While they are absent from Hell, the trinity is included in Purgatory, justifying Dante’s belief that the trinity can be forgiven if they are not acted upon. Dante’s inclusion and exclusion of sins in his different works is explained by Witte: although sins are ultimately derived from injustice and evil, “the desire to raise [the sinner’s] moral condition must always influence the manner in which the sentence is carried out; whereas no such considerations apply to the sinner who goes unrepentant to Hell; and his punishment can only be retributive” (Witte, 129). Through a sinner’s moral condition, the sins of pride, greed, and envy are capable of repentance. In the first terrace in Purgatory, pride is purged by the virtue of humility, where Omberto repents for the sin of pride: “I am Omberto; and my pride does harm not to myself alone, for all my kin were dragged thereby down to calamity. And ‘tis for it that I must bear this burden here mid the dead, till God be satisfied” (Dante Purg, XI.83). Omberto symbolizes a higher moral condition in which he acknowledges his sin and is determined to purge from it by humility. And while the envious cleanse their guilty life by wearing cloaks and the avaricious cleanse themselves by praying “Adhaesit pavimento anima mia” (98), these souls similarly did not commit damnable actions that deserve of punishment in Hell. This is the fundamental difference between the sins in Hell and Purgatory; as prideful, greedy, and envious as a sinner can become, if it is not acted upon, they can be saved by God in Purgatory.

Dante ultimately believes that these sins can be overcome through righteous, Christian obedience, explained by Dante’s exploration of Sodom and Gomorrah. Dante uses Sodom and Gomorrah as a template of Florence’s downfall, as the “new people and the rapid gains have generated pride and excess” (Dante Inf., XVI.73-5).
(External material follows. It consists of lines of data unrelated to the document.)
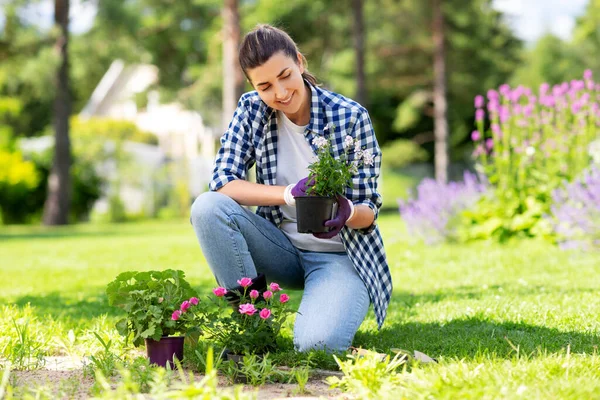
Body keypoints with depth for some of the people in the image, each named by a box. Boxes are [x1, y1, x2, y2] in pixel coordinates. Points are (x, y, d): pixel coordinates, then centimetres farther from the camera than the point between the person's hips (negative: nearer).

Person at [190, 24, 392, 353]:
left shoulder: (351, 117, -12)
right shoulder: (252, 109, -4)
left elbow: (368, 208, -8)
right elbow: (222, 182, -14)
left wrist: (348, 213, -33)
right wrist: (289, 193, -29)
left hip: (338, 254, -3)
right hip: (282, 248, 3)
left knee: (317, 343, -32)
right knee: (206, 208, -25)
Florence, where “pride, greed, and envy are the three sparks that set hearts ablaze” (VI. 73-75), is destined by God to fall, as similarly as Sodom and Gomorrah does.  Yet, one person is saved from the downfall of the city: Lot, who perhaps characterizes the antithesis of pride, greed, and envy. He is humble under God and generous to God’s servants, leading the angels stay in his place, and defending them from the sinful villagers. And, as an entire city is punished and destroyed, Lot represents the overcoming of sin: Lot obediently trusts in the word of God, and dares not to look back to the destruction of Sodom and Gomorrah, while his wife does and is punished. Lot’s subservient obedience to God, and his trust in the word of God, leads to his salvation, and the overcoming of sin that Dante faithfully believes in.

Though there are claims that Dante indirectly punishes pride, greed, and envy, Dante does not punish the trinity in their own circles in Hell, for they serve as the root of greater, unforgivable injustice and evil. Greed motivates the crime of denying Fortune, while pride and envy motivate the injustice and evil of violence towards others, oneself, and God. And by not punishing the trinity in Hell, Dante shows us that pride, greed, and envy can be forgiven if they are not acted upon, as the sinners in Purgatory express their higher moral intent in purging their sin. Ultimately, Dante chooses to structure Hell and Purgatory so to prove the greater significance: that any sin can be overcome by obedience and subservience to God.

Works Cited

Lansing, Richard. The Dante Encyclopedia. New York: Garland Publishing, Inc, 2000. Print.

Dante Alighieri. The Divine Comedy of Dante Alighieri. Ed. and trans. Robert Durling. Vol 1.

New York: Oxford University Press, 1996. Print.

Dante Alighieri. The Divine Comedy. Ed. and trans. Lawrence Grant White. New York:

Pantheon Books, Inc, 1948. Print.

Hollander, Robert. Allegory in Dante’s Commedia. Princeton, New Jersey: Princeton University

Press, 1969. Print.

Wenzel, Siegfried. “Dante’s Rationale for the Seven Deadly Sins (“Purgatorio XVII”)”. The

Modern Language Review. Vol. 60 No. 4. Modern Humanities Research Association,

1965. Pp. 529-533. < www.jstor.org...>

Witte, Karl. Essays on Dante. Selected, ed. and trans. C. Mabel Lawrence, Philip H. Wicksteed.

New York: Haskell House Publishers Ltd, 1970. Print.